WORK INSTRUCTIONS: Scan the entries and tally the lines that include the string "skoraj". Reply with the figure alone.

%%

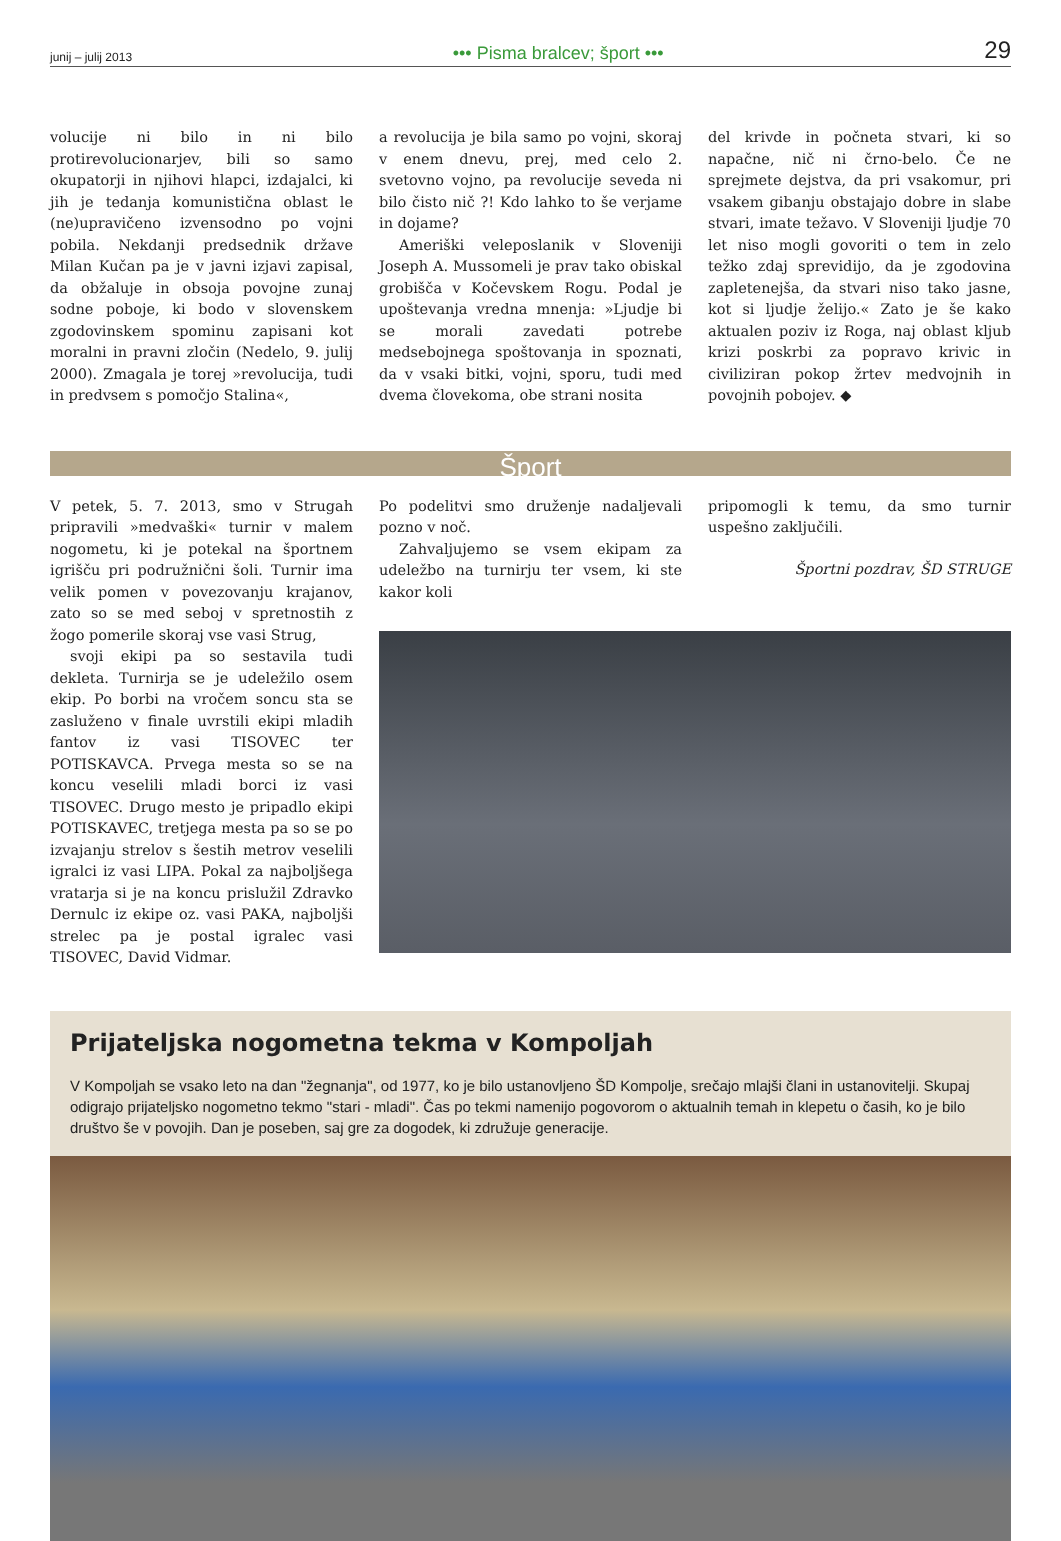junij – julij 2013 ••• Pisma bralcev; šport ••• 29
volucije ni bilo in ni bilo protirevolucionarjev, bili so samo okupatorji in njihovi hlapci, izdajalci, ki jih je tedanja komunistična oblast le (ne)upravičeno izvensodno po vojni pobila. Nekdanji predsednik države Milan Kučan pa je v javni izjavi zapisal, da obžaluje in obsoja povojne zunaj sodne poboje, ki bodo v slovenskem zgodovinskem spominu zapisani kot moralni in pravni zločin (Nedelo, 9. julij 2000). Zmagala je torej »revolucija, tudi in predvsem s pomočjo Stalina«,
a revolucija je bila samo po vojni, skoraj v enem dnevu, prej, med celo 2. svetovno vojno, pa revolucije seveda ni bilo čisto nič ?! Kdo lahko to še verjame in dojame?
Ameriški veleposlanik v Sloveniji Joseph A. Mussomeli je prav tako obiskal grobišča v Kočevskem Rogu. Podal je upoštevanja vredna mnenja: »Ljudje bi se morali zavedati potrebe medsebojnega spoštovanja in spoznati, da v vsaki bitki, vojni, sporu, tudi med dvema človekoma, obe strani nosita
del krivde in počneta stvari, ki so napačne, nič ni črno-belo. Če ne sprejmete dejstva, da pri vsakomur, pri vsakem gibanju obstajajo dobre in slabe stvari, imate težavo. V Sloveniji ljudje 70 let niso mogli govoriti o tem in zelo težko zdaj sprevidijo, da je zgodovina zapletenejša, da stvari niso tako jasne, kot si ljudje želijo.« Zato je še kako aktualen poziv iz Roga, naj oblast kljub krizi poskrbi za popravo krivic in civiliziran pokop žrtev medvojnih in povojnih pobojev. ◆
Šport
V petek, 5. 7. 2013, smo v Strugah pripravili »medvaški« turnir v malem nogometu, ki je potekal na športnem igrišču pri podružnični šoli. Turnir ima velik pomen v povezovanju krajanov, zato so se med seboj v spretnostih z žogo pomerile skoraj vse vasi Strug,
svoji ekipi pa so sestavila tudi dekleta. Turnirja se je udeležilo osem ekip. Po borbi na vročem soncu sta se zasluženo v finale uvrstili ekipi mladih fantov iz vasi TISOVEC ter POTISKAVCA. Prvega mesta so se na koncu veselili mladi borci iz vasi TISOVEC. Drugo mesto je pripadlo ekipi POTISKAVEC, tretjega mesta pa so se po izvajanju strelov s šestih metrov veselili igralci iz vasi LIPA. Pokal za najboljšega vratarja si je na koncu prislužil Zdravko Dernulc iz ekipe oz. vasi PAKA, najboljši strelec pa je postal igralec vasi TISOVEC, David Vidmar.
Po podelitvi smo druženje nadaljevali pozno v noč.
Zahvaljujemo se vsem ekipam za udeležbo na turnirju ter vsem, ki ste kakor koli
pripomogli k temu, da smo turnir uspešno zaključili.
Športni pozdrav, ŠD STRUGE
Prijateljska nogometna tekma v Kompoljah
V Kompoljah se vsako leto na dan "žegnanja", od 1977, ko je bilo ustanovljeno ŠD Kompolje, srečajo mlajši člani in ustanovitelji. Skupaj odigrajo prijateljsko nogometno tekmo "stari - mladi". Čas po tekmi namenijo pogovorom o aktualnih temah in klepetu o časih, ko je bilo društvo še v povojih. Dan je poseben, saj gre za dogodek, ki združuje generacije.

%%

ANSWER FOR THIS EXERCISE: 2